After Smith moved to Houston in 1985, an annual fall visit to an ENT and a prescription for antibiotics to treat sinus infection was a given. “Then I got married in 2002, late in life, and my wife told me I snore. I had balloon sinuplasty and then the MMA surgery, but I still had sinus problems. If I lay on my side while sleeping, my sinuses would clog up and I couldn’t breathe.”
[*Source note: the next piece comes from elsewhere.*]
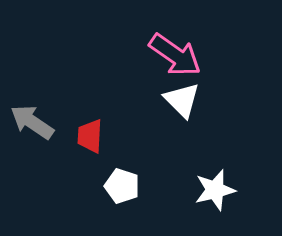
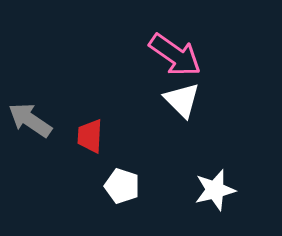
gray arrow: moved 2 px left, 2 px up
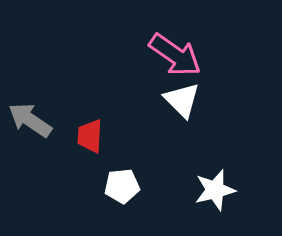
white pentagon: rotated 24 degrees counterclockwise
The reconstructive surgery Dr. Ho performed on Smith the day before Thanksgiving 2015 accounts for nearly half of his practice. “This is a condition we see frequently in our practice,” he says. “The inability to breathe through the nose often goes beyond the obvious deviated septum and large turbinates to nasal valve stenosis, which is a more dynamic issue and varies depending on how forcefully you inhale. When I describe the surgery to patients, I tell them that it’s essentially a cartilage repositioning procedure. We give the nose additional support, almost like an internal Breathe Right® strip that permanently opens the nasal airway.”
Smith, who was prepared for swelling and a painful recovery, was pleasantly surprised. “It was basically a forgettable surgery and a very fast recovery,” he says. “I had zero pain and no complications. I still have allergies so I know I’m never going to be perfect, but I can breathe freely now.”